Work order: Report the lines of the material that carry the string "Графический".

Data shown:
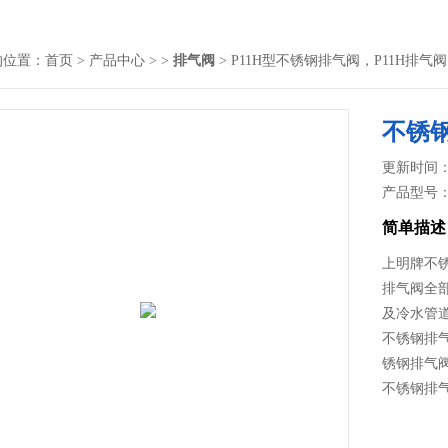
的位置：
首页
>
产品中心
> >
排气阀
> P11H型不锈钢排气阀，P11H排气阀
不锈钢
更新时间： 2
产品型号
简单描述
上明牌不锈
排气阀全
及冷水管
不锈钢排
锈钢排气
不锈钢排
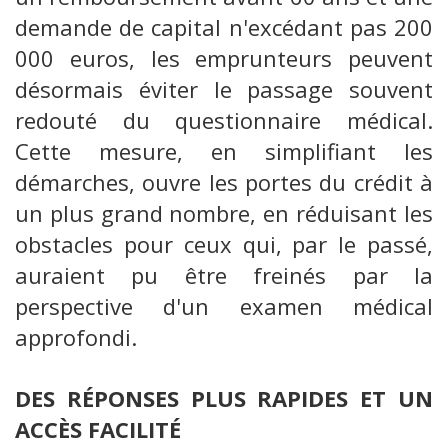
demande de capital n'excédant pas 200
000 euros, les emprunteurs peuvent
désormais éviter le passage souvent
redouté du questionnaire médical.
Cette mesure, en simplifiant les
démarches, ouvre les portes du crédit à
un plus grand nombre, en réduisant les
obstacles pour ceux qui, par le passé,
auraient pu être freinés par la
perspective d'un examen médical
approfondi.
DES RÉPONSES PLUS RAPIDES ET UN
ACCÈS FACILITÉ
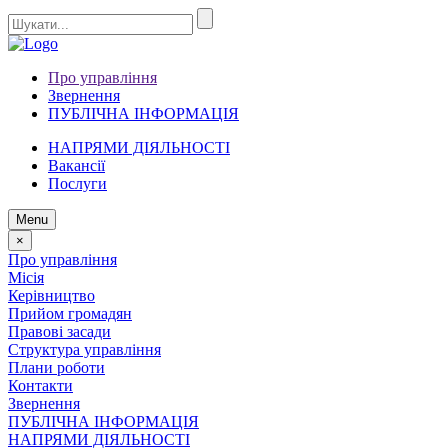
Про управління
Звернення
ПУБЛІЧНА ІНФОРМАЦІЯ
НАПРЯМИ ДІЯЛЬНОСТІ
Вакансії
Послуги
Menu
×
Про управління
Місія
Керівництво
Прийом громадян
Правові засади
Структура управління
Плани роботи
Контакти
Звернення
ПУБЛІЧНА ІНФОРМАЦІЯ
НАПРЯМИ ДІЯЛЬНОСТІ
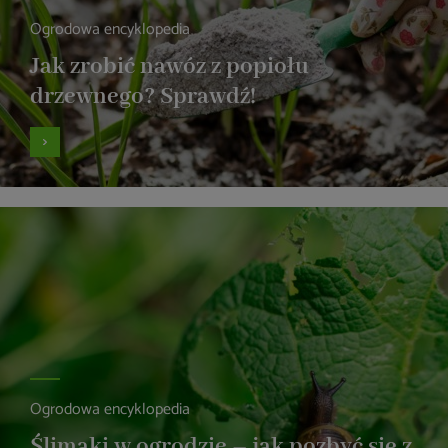
Ogrodowa encyklopedia
Jak zrobić nawóz z popiołu
drzewnego? Sprawdź!
Ogrodowa encyklopedia
Ślimaki w ogrodzie – jak pozbyć się z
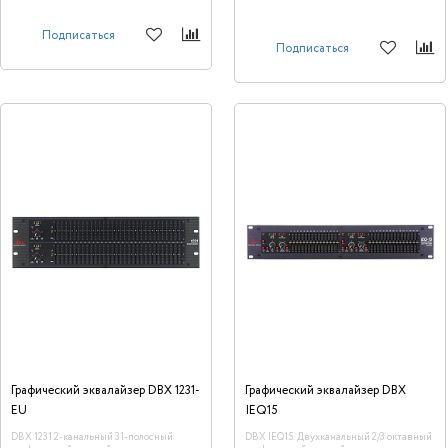
Подписаться
Подписаться
Графический эквалайзер DBX 1231-
Графический эквалайзер DBX
EU
IEQ15
DBX 1231 2-канальный 31-полосный
DBX IEQ15. Двухканальный 2/3 октавный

Response:
Графический эквалайзер DBX 1231-
Графический эквалайзер DBX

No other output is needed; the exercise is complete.